# Impossible d'afficher le contenu du dossier?



## estcethomas (31 Août 2009)

alors voilà j'ai un problème avec mon macbook, pour les détails je vous renvoie ici.

Comme je le dit dans l'article, j'ai booté sur le live cd d'ubuntu et j'ai réussis à monter mon macintosh HD, j'ai pu accéder a on dossier personnel mais quand je tente d'ouvrir mon dossier music (parce que c'est là que sont les fichiers que je veux récupérer) ubuntu m'affiche "impossible d'afficher le contenu du dossier", je ne vois donc pas les fichiers qui sont dans le dossier et je ne peux pas non plus copier le dossier.

J'ai tenté une commande, mais je ne suis même plus sur qu'elle soit bonne (et oui ça fait un bout de temps que je n'ai pas touché à ubuntu et à son terminal): sudo chown root:root /Macintosh_HD/Users/tomtom/Music
Et quand je fais ça il me sort "chown ne peut accéder ' /macintosh HD/users/tomtom/music': aucun fichier ou dossier de ce typer"

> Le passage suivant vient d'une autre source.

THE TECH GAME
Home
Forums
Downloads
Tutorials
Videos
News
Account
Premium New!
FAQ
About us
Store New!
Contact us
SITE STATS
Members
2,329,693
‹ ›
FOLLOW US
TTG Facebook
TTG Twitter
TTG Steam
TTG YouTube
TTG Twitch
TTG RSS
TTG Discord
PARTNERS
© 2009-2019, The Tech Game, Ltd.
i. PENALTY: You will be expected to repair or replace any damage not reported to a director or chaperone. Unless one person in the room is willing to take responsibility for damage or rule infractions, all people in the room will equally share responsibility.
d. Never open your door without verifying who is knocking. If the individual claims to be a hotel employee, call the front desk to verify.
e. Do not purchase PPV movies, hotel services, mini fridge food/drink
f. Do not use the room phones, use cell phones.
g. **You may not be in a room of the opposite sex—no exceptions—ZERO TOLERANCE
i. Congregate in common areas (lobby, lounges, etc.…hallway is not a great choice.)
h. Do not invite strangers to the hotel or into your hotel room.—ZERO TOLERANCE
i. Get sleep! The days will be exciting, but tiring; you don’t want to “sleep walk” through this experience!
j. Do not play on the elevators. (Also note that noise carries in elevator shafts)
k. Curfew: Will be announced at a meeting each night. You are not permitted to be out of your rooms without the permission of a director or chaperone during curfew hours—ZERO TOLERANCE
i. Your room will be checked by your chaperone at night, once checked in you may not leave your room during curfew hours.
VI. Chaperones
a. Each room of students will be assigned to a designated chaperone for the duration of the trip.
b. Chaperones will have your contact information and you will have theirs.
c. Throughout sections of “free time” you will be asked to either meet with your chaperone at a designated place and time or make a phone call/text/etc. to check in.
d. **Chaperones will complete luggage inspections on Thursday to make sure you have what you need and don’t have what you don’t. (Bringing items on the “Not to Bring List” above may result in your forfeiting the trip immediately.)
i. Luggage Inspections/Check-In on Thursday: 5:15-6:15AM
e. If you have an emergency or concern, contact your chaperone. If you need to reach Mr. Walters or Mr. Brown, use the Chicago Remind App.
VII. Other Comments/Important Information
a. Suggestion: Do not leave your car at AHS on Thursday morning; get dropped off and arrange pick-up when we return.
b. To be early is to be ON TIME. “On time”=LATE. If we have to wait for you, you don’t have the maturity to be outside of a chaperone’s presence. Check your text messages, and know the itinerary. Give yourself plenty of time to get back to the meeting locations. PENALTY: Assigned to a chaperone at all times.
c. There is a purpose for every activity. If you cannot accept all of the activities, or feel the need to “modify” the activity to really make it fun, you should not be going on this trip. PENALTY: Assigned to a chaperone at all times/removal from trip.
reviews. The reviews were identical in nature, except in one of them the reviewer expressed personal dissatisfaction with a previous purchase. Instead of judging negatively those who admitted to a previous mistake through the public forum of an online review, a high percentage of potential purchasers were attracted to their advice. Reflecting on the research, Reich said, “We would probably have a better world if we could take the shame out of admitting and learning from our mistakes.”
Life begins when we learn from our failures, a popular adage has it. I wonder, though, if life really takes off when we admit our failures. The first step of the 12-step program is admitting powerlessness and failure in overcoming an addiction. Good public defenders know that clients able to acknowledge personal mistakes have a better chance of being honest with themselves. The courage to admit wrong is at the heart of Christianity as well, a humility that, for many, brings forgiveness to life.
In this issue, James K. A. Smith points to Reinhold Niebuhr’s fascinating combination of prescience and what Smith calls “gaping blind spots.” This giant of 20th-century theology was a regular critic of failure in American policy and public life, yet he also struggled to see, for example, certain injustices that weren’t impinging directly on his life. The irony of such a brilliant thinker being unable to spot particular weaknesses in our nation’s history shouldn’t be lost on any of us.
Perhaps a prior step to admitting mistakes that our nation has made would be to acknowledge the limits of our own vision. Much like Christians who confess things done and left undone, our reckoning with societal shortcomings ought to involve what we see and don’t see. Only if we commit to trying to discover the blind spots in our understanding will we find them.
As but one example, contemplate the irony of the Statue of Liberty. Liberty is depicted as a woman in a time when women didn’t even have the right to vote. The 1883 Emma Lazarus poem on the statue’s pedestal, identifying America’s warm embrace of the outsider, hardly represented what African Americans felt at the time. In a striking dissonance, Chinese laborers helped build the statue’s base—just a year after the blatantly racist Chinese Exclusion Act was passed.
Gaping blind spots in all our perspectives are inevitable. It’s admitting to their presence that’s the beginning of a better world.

Je ne sais plus quoi faire...

Merci à tout ceux qui me liront.


----------



## estcethomas (1 Septembre 2009)

bon en fait on peut fermer le sujet parce que mon disque est en hfs+, et avec ubuntu c'est pas le pied!


----------



## trodat (1 Septembre 2009)

Dans le terminal, tape :
sudo nautilus
Et normalement, tu pourra faire ce que tu veux.


----------



## estcethomas (1 Septembre 2009)

non non c'est gentil mais j'ai trouvé la solution. Et je n'aurai pas pu parce que comme je le dit dans mon dernier post mon disque est partitionné en hfs+, or ubuntu sait lire le hfs+ mais c'est tout... et donc je ne pouvais absolument rien faire!
Finalement je suis passé par le terminal du cd d'install de mac, j'ai fait un ptit chmod en 777 et j'ai copié tout ce que j'avais à copier sur mon disque dur externe et c'était gagné, il n'y avait plus qu'à faire une petite réinstall!

En tout cas merci de ton aide, ça mérite bien un petit coup de boule!


----------